Taking the choice to stop using and being stronger than the addiction is a very brave and difficult step to take. And medical detoxing can help.
Normally, our body is able to produce chemicals, in the form of hormones, neurotransmitters, and endogenous substances. These substances regulate our daily bodily functions, our mood, appetite, focus, and physical activities.
Addiction changes the way our body is supposed to function normally, and many substances cause physical dependence. This means that the body can’t function normally anymore without the abused substance.
Even more, most of the abused substances result in psychological dependence and cravings.
Despite all of that, some addicts make the conscious and brave decision to stop using. Some decide to quit cold turkey, some choose a home detox routine, and others opt for medical detoxing. But which option of these works best?
Why Go Through Medical Detoxing?
The severity of the addiction and its withdrawal symptoms differ depending on the drug in question.
Some cause severe, even fatal, withdrawal symptoms. Others aren’t as severe to quit, yet aren’t easy either.
Different drugs also have different psychological effects. And, of course, the duration of use and how prolonged the body was dependant on the substance all affect the severity of the addiction.

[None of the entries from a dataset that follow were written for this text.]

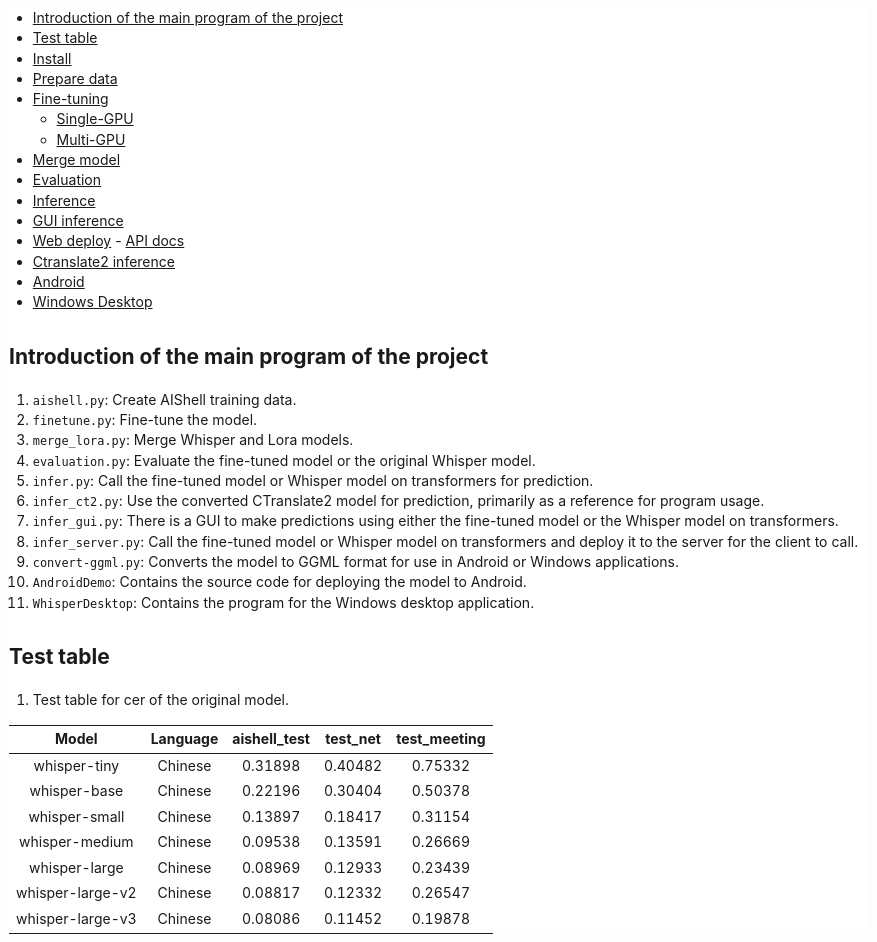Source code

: - [Introduction of the main program of the project](#项目主要程序介绍)
- [Test table](#模型测试表)
- [Install](#安装环境)
- [Prepare data](#准备数据)
- [Fine-tuning](#微调模型)
    - [Single-GPU](#单卡训练)
    - [Multi-GPU](#多卡训练)
- [Merge model](#合并模型)
- [Evaluation](#评估模型)
- [Inference](#预测)
- [GUI inference](#GUI界面预测)
- [Web deploy](#Web部署)
      - [API docs](#接口文档)
- [Ctranslate2 inference](#使用Ctranslate2格式模型预测)
- [Android](#Android部署)
- [Windows Desktop](#Windows桌面应用)

<a name='项目主要程序介绍'></a>

## Introduction of the main program of the project

1. `aishell.py`: Create AIShell training data.
2. `finetune.py`: Fine-tune the model.
3. `merge_lora.py`: Merge Whisper and Lora models.
4. `evaluation.py`: Evaluate the fine-tuned model or the original Whisper model.
5. `infer.py`: Call the fine-tuned model or Whisper model on transformers for prediction.
6. `infer_ct2.py`: Use the converted CTranslate2 model for prediction, primarily as a reference for program usage.
7. `infer_gui.py`: There is a GUI to make predictions using either the fine-tuned model or the Whisper model on transformers.
8. `infer_server.py`: Call the fine-tuned model or Whisper model on transformers and deploy it to the server for the client to call.
9. `convert-ggml.py`: Converts the model to GGML format for use in Android or Windows applications.
10. `AndroidDemo`: Contains the source code for deploying the model to Android.
11. `WhisperDesktop`: Contains the program for the Windows desktop application.

<a name='模型测试表'></a>

## Test table

1. Test table for cer of the original model.

|      Model       | Language | aishell_test | test_net | test_meeting |
|:----------------:|:--------:|:------------:|:--------:|:------------:|
|   whisper-tiny   | Chinese  |   0.31898    | 0.40482  |   0.75332    |
|   whisper-base   | Chinese  |   0.22196    | 0.30404  |   0.50378    |
|  whisper-small   | Chinese  |   0.13897    | 0.18417  |   0.31154    |
|  whisper-medium  | Chinese  |   0.09538    | 0.13591  |   0.26669    |
|  whisper-large   | Chinese  |   0.08969    | 0.12933  |   0.23439    |
| whisper-large-v2 | Chinese  |   0.08817    | 0.12332  |   0.26547    |
| whisper-large-v3 | Chinese  |   0.08086    | 0.11452  |   0.19878    |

When asking the question of which is better, a home detox or medical detox, the answer is usually the last one. That’s due to the fact that it’s much safer, effective, and it promises better results than detoxing at home.
There are many reasons why medical detoxing is safer and more effective than a home detox.
Here are 5 things that will never happen with a medical detox:
1. Life-Threatening Physical Withdrawal Symptoms
As we’ve mentioned, some drugs, specifically alcohol and opiates, cause severe and even fatal withdrawal symptoms when quitting cold turkey.
If it’s left unsupervised by trained medical professionals, the withdrawal process can be very dangerous for the individual. Symptoms like heart attacks, respiratory depression, seizures, and strokes can be very possible.
That doesn’t happen with the medical detoxing. The process includes tapering the abused substance with a less-addictive substance to take off the edge. After this, another phase of detoxing from the new substance takes place, making it much safer than quitting cold turkey.
2. Non Supervised Psychological Withdrawal Symptoms
Statistics have shown that most addicts suffer from strong mental disorders and trauma.
The substance-use used to take off the edge of those strong emotions. So when stopped, the edge comes back even exaggerated.
If the recovering addict starts to suffer from suicidal thoughts and depression, the medical staff is close-by and ready to help.
3. Severe Pain Associated With Withdrawal
Some substances result in straight in physical dependence, others cause a great deal of pain and discomfort when quit.
The medical detoxing programs take care of these cravings, pain, and discomfort, usually through non-addictive medical remedies.
4. High Risk Of Relapse
Another high risk accompanied by home detox programs is that many fall back into relapse.
Whether that’s due to the inefficiency of the program or the lack of support, the case is different with medical detoxing.
5. Long-Term Complications
In the case of long term addiction, there is an increased risk of damage in different organs, like the liver, brain, heart, or lungs.
Part of the medical detoxing is to carry out a full body check-up, which can catch the damage early on and treat it properly. That doesn’t happen in home detox programs.
The process of getting their life together after a period of substance abuse, no matter how short or long, is both brave and difficult.
While many addicts decide to take the step of sobriety, most of them fail due to wrong methods of detox. This increases the risk of relapse, and even suffering from dangerous withdrawal symptoms.
Not all substances are easy to overcome, and the best way to live an addiction-free life is to take the right first step. Medical detoxing, in that case, can be the best help they can get.